LinkedIn today released the LinkedIn Fairness Toolkit (LiFT), an open source software library designed to enable the measurement of fairness in AI and machine learning workflows. The company says LiFT can be deployed during training and scoring to measure biases in training data sets, and to evaluate notions of fairness for models while detecting differences in their performance across subgroups.

There are countless definitions of fairness in AI, each capturing different aspects of fairness to users. Monitoring models along these definitions is a step toward ensuring fair experiences, but although several toolkits tackle fairness-related challenges, most don't address large-scale problems and are tied to specific cloud environments.

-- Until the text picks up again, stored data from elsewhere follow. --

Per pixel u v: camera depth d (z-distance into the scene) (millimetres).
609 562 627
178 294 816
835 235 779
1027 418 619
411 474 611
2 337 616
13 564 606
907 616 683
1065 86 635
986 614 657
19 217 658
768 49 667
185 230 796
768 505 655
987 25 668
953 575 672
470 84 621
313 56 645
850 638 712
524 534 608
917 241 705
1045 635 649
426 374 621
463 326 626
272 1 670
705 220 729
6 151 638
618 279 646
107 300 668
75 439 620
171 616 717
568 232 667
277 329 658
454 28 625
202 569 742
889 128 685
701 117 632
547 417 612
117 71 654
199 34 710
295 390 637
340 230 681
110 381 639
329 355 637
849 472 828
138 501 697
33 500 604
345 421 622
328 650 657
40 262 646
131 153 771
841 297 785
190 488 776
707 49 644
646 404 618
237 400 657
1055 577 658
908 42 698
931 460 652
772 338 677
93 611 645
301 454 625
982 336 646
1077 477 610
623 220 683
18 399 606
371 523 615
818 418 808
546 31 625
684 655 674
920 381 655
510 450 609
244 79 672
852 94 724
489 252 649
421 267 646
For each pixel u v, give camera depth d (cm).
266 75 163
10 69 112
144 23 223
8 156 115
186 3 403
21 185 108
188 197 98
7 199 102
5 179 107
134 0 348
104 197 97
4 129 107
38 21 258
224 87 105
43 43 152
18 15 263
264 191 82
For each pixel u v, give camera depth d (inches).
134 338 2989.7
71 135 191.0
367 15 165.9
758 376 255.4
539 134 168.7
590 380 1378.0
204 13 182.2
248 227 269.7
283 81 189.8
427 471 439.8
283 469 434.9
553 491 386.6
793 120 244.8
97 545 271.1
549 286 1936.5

By contrast, LiFT can be leveraged for ad hoc fairness analysis or as a part of any large-scale A/B testing system. It's usable for exploratory analysis and in production, with bias measurement components that can be integrated into stages of a machine learning training and serving system. Moreover, it introduces a novel metric-agnostic testing framework that can detect statistically significant differences in performance as measured across different subgroups.

LiFT is reusable, LinkedIn says, with wrappers and a configuration language intended for deployment. At the highest level, the library provides a basic driver program powered by a simple configuration, enabling fairness measurement for data sets and models without the need to write code and related unit tests. But LiFT also provides access to higher-level and lower-level APIs that can be used to compute fairness metrics at all levels of granularity, with the ability to extend key classes to enable custom computation.

To achieve scalability, LiFT taps Apache Spark, loading data sets into an organized database with only the primary key, labels, predictions, and protected attributes. Data distributions are computed and stored on a single system in-memory to speed up the computation of subsequent fairness metric computations; users can operate on these distributions or deal with cached data sets for more involved metrics.

To date, LinkedIn says it has applied LiFT internally to measure the fairness metrics of training data sets for models prior to their training. In the future, the company plans to increase the number of pipelines where it's measuring and mitigating bias on an ongoing basis through deeper integration of LiFT.

"News headlines and academic research have emphasized that widespread societal injustice based on human biases can be reflected both in the data that is used to train AI models and the models themselves. Research has also shown that models affected by these societal biases can ultimately serve to reinforce those biases and perpetuate discrimination against certain groups," LinkedIn senior software engineer Sriram Vasudevan, machine learning engineer Cyrus DiCiccio, and staff applied researcher Kinjal Basu wrote in a blog post. "We are working toward creating a more equitable platform by avoiding harmful biases in our models and ensuring that people with equal talent have equal access to job opportunities."